Running Locally / Debugging Apptainer Jobs

Because there are a lot of ways that your job might go wrong, you can use the distribute run command to run an apptainer configuration file in place. As an example, take this test that is required to compile and run in the project. The apptainer definition file is:

Bootstrap: library
From: ubuntu:20.04

%files
	./run.py /run.py

%post
	apt-get update -y
	apt install python3 -y

%apprun distribute
    cd /
    python3 /run.py $1

run.py is:

import sys

def main():
    procs = int(sys.argv[1])
    print(f"running with {procs} processors")

    print("writing to /dir1")
    with open("/dir1/file1.txt", "w") as f:
        f.write("checking mutability of file system")

    print("writing to /dir2")
    with open("/dir2/file2.txt", "w") as f:
        f.write("checking mutability of file system")

    # read some input files from /input

    print("reading input files")
    with open("/input/input.txt", "r") as f:
        text = f.read()
        num = int(text)

    with open("/distribute_save/simulated_output.txt", "w") as f:
        square = num * num
        f.write(f"the square of the input was {square}")
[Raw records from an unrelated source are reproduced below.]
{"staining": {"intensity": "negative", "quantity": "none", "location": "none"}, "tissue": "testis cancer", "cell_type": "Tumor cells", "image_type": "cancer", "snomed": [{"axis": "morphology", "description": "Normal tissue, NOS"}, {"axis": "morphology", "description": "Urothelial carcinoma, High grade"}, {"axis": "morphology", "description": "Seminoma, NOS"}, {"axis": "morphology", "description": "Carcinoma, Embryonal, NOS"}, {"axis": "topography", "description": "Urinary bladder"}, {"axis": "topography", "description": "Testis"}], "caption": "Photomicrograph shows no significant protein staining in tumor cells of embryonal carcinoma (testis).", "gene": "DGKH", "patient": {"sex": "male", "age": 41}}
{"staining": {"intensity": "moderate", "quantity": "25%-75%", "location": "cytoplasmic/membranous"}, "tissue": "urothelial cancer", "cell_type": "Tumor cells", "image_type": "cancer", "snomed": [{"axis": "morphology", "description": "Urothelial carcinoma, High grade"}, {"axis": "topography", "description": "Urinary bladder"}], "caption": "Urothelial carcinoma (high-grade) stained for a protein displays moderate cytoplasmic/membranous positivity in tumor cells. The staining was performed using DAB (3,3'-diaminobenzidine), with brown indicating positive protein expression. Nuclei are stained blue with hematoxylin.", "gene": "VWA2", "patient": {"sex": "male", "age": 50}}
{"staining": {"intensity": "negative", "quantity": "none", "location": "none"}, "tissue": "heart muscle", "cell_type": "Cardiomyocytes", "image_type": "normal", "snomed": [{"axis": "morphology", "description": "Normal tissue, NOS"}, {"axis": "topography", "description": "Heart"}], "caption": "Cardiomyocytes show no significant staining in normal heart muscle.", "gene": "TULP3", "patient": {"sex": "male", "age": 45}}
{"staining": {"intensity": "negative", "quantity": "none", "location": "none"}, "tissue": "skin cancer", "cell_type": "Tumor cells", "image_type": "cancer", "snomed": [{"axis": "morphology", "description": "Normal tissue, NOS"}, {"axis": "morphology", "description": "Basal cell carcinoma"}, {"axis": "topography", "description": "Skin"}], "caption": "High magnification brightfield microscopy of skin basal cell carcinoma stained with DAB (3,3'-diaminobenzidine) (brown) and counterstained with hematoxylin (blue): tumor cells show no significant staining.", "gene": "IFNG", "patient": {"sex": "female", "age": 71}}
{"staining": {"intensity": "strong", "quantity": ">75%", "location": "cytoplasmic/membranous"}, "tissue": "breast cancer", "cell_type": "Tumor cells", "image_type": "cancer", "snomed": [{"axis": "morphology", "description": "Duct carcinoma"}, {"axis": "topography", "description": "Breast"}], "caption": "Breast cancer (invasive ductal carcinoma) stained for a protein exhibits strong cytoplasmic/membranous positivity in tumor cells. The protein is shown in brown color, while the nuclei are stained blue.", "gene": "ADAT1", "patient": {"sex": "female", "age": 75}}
if __name__ == "__main__":
    main()

input_1.txt is:

10

input_2.txt is:

15

and distribute-jobs.yaml is:

---
meta:
  batch_name: some_batch
  namespace: some_namespace
  capabilities: []
apptainer:
  initialize:
    sif: apptainer_local.sif
    required_files: []
    required_mounts:
      - /dir1
      - /dir2
  jobs:
    - name: job_1
      required_files:
        - path: input_1.txt
          alias: input.txt
    - name: job_2
      required_files:
        - path: input_2.txt
          alias: input.txt

the apptainer definition file can be built with these instructions. Then, execute the job locally:

distribute run distribute-jobs.yaml --save-dir output --clean-save

The output directory structure looks like this:

output
├── archived_files
│   ├── job_1
│   │   ├── job_1_output.txt
│   │   └── simulated_output.txt
│   └── job_2
│       ├── job_2_output.txt
│       └── simulated_output.txt
├── _bind_path_0
│   └── file1.txt
├── _bind_path_1
│   └── file2.txt
├── distribute_save
├── initial_files
├── input
│   └── input.txt
└── apptainer_file.sif

This shows that we were able to write to additional folders on the host system (_bind_path_x), as well as read and write output files. Its worth noting that if this job was run on the distributed server, it would not be archived the same (archive_files directory is simply a way to save distribute_save without deleting data). The structure on the server would look like this:

some_namespace
├── some_batch
    ├── job_1
    │   ├── job_1_output.txt
    │   └── simulated_output.txt
    └── job_2
        ├── job_2_output.txt
        └── simulated_output.txt

The outputs of the two simulated_output.txt files are:

the square of the input was 100

and

the square of the input was 225